◆ **What is expected**: Collect from the data below each line with "down".

[Task material — start]

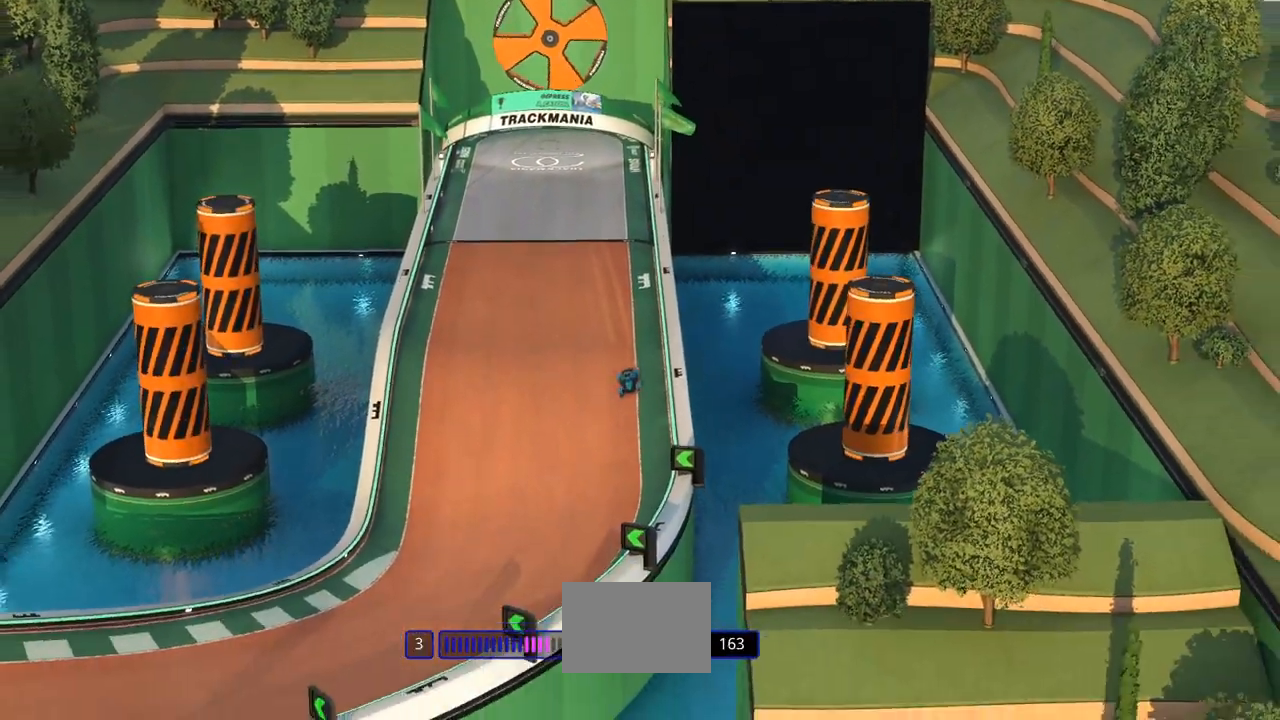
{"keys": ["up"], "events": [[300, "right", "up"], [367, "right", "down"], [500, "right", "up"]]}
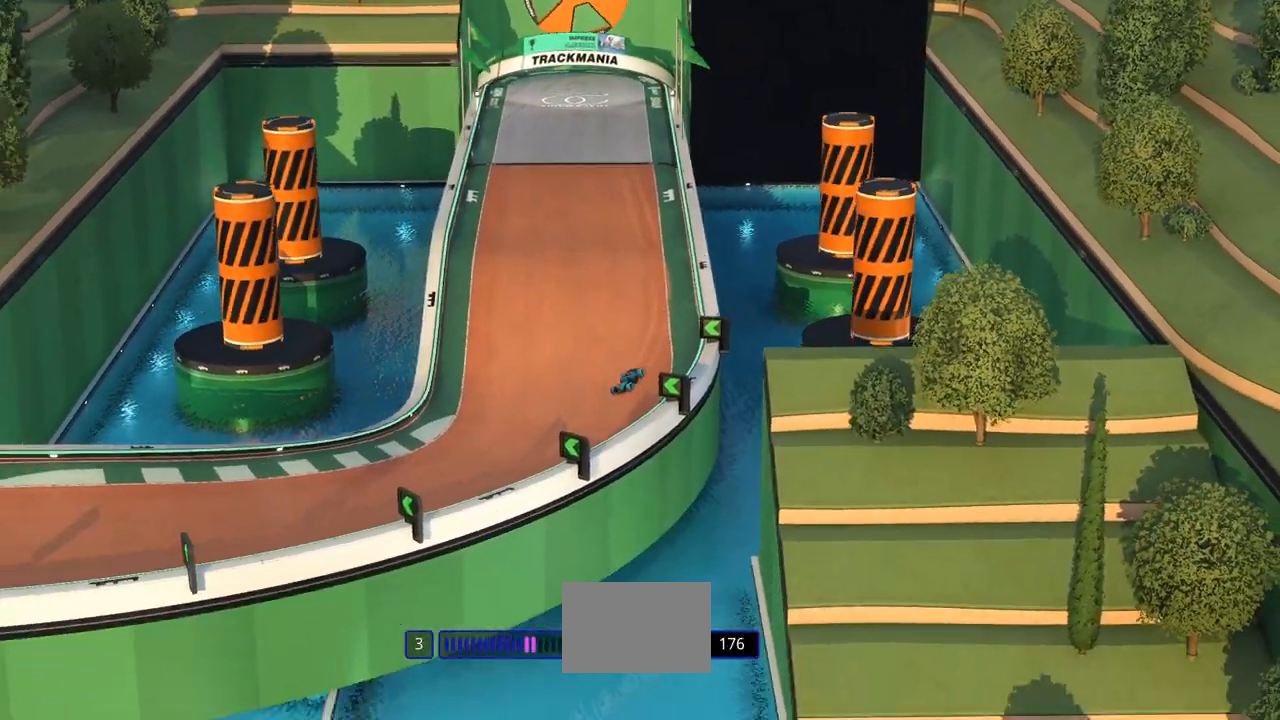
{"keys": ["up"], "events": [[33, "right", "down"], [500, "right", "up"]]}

[Task material — finish]
[Task material — start]

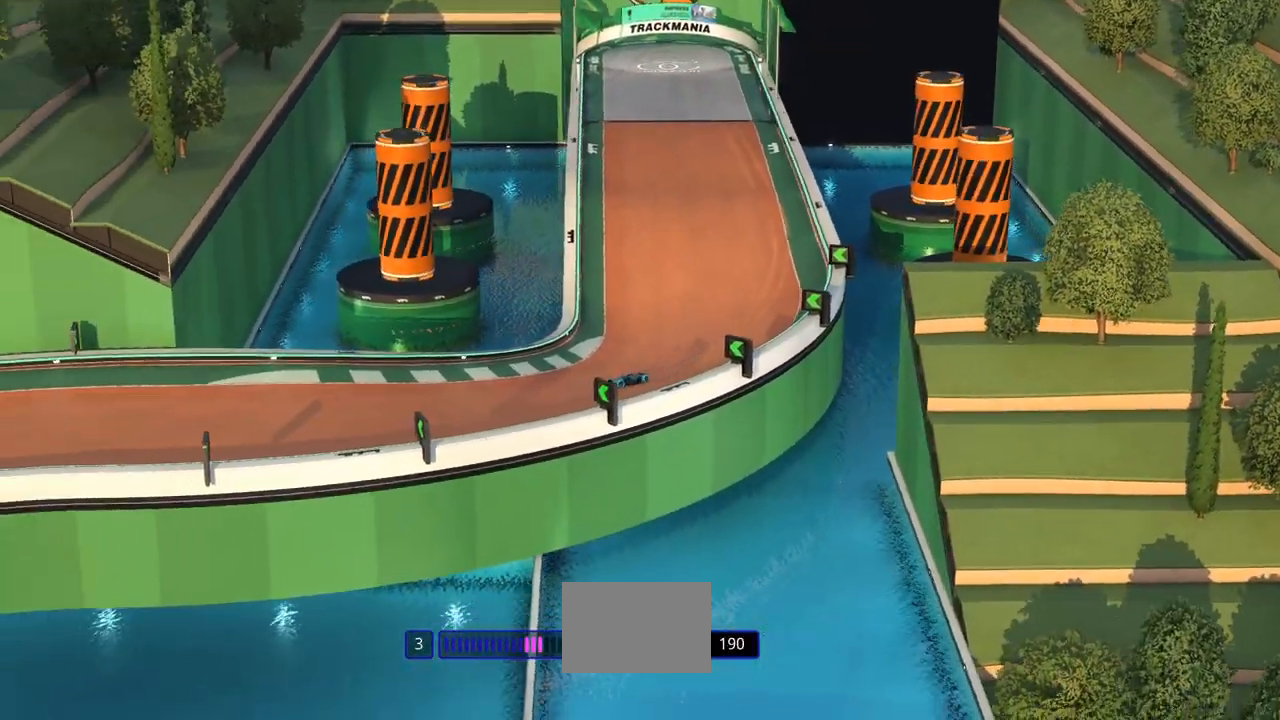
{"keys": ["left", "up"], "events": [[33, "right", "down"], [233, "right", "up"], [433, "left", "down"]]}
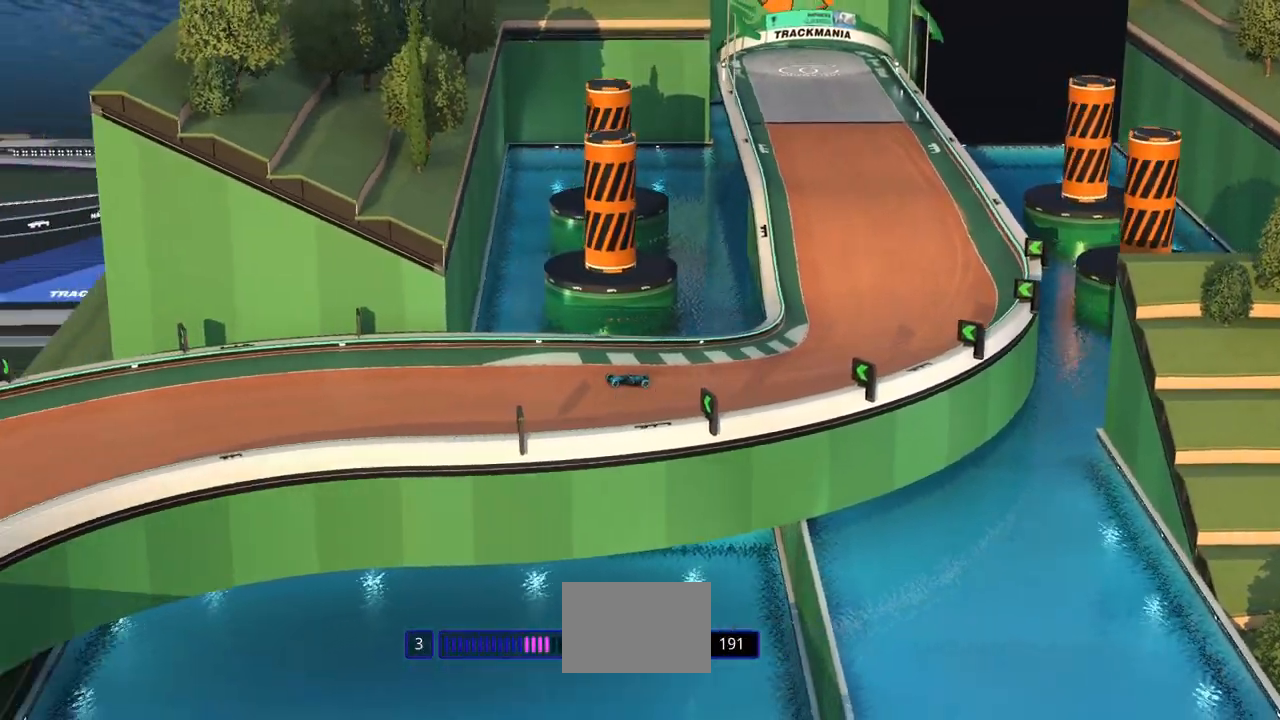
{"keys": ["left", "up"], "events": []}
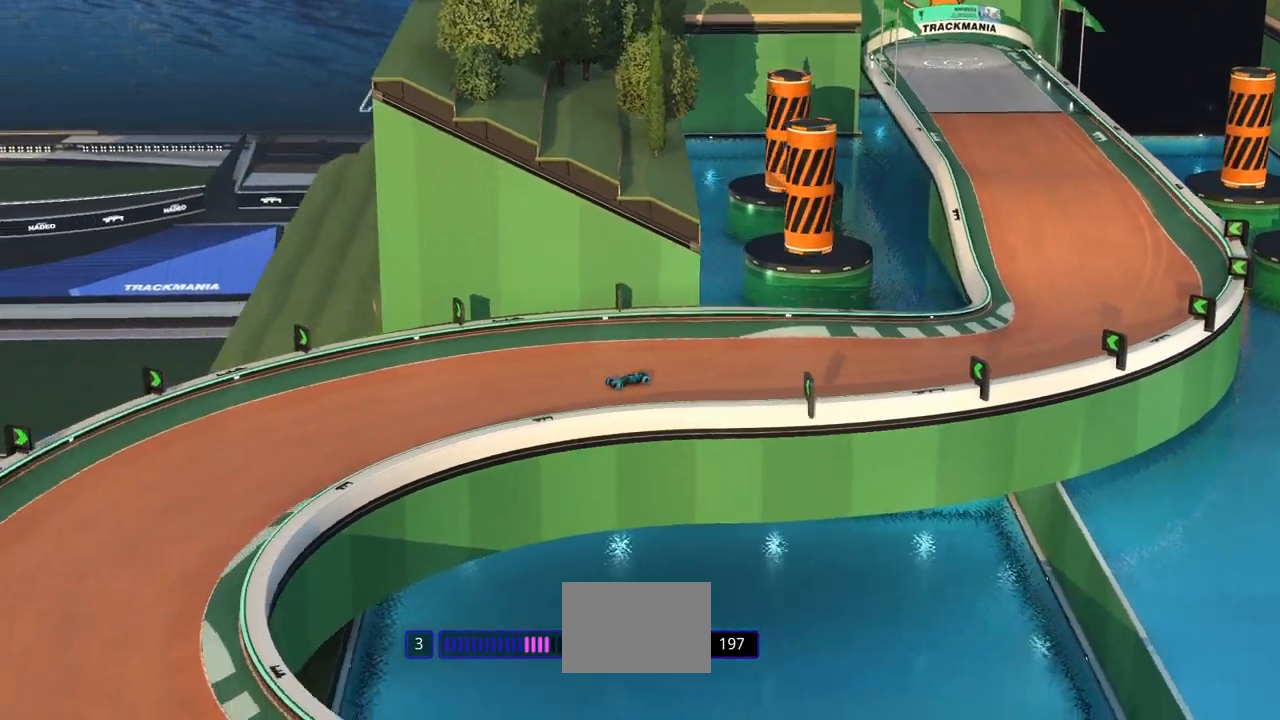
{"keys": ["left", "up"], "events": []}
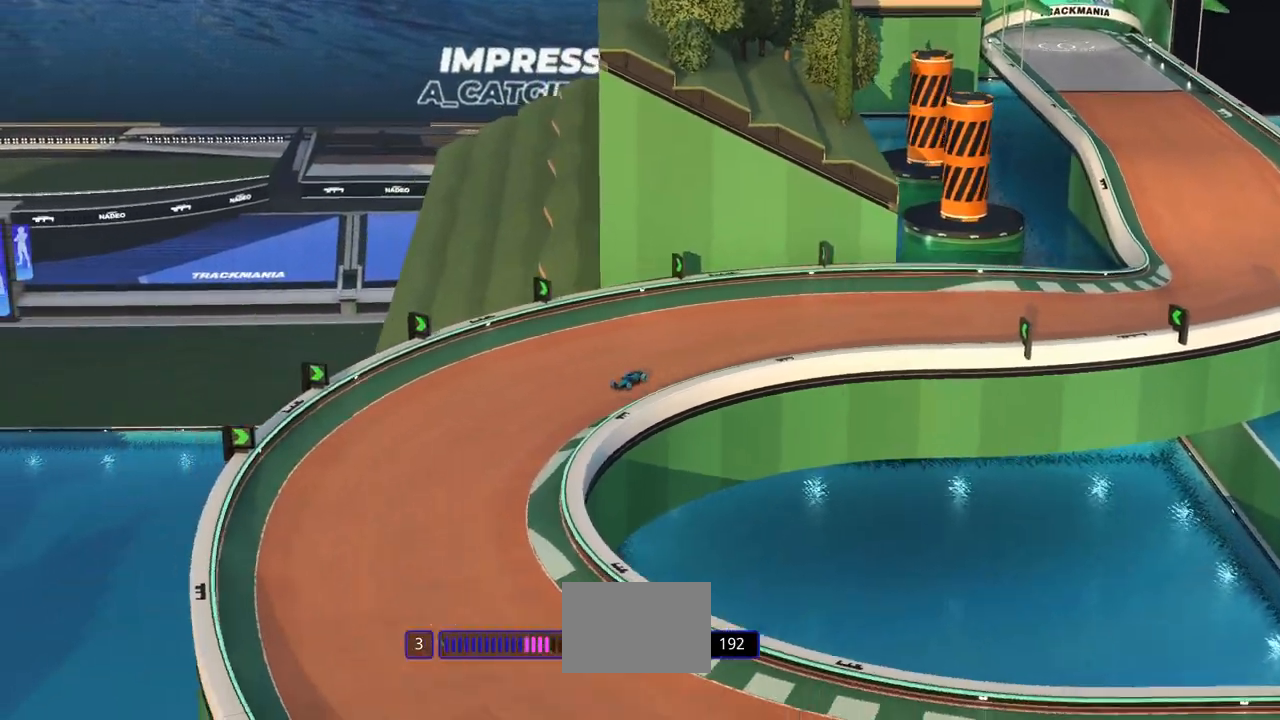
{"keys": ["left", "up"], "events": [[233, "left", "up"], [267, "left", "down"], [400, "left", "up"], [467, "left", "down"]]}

[Task material — finish]

◆ **Exercise output**:
{"keys": ["up"], "events": [[300, "right", "up"], [367, "right", "down"], [500, "right", "up"]]}
{"keys": ["up"], "events": [[33, "right", "down"], [500, "right", "up"]]}
{"keys": ["left", "up"], "events": [[33, "right", "down"], [233, "right", "up"], [433, "left", "down"]]}
{"keys": ["left", "up"], "events": [[233, "left", "up"], [267, "left", "down"], [400, "left", "up"], [467, "left", "down"]]}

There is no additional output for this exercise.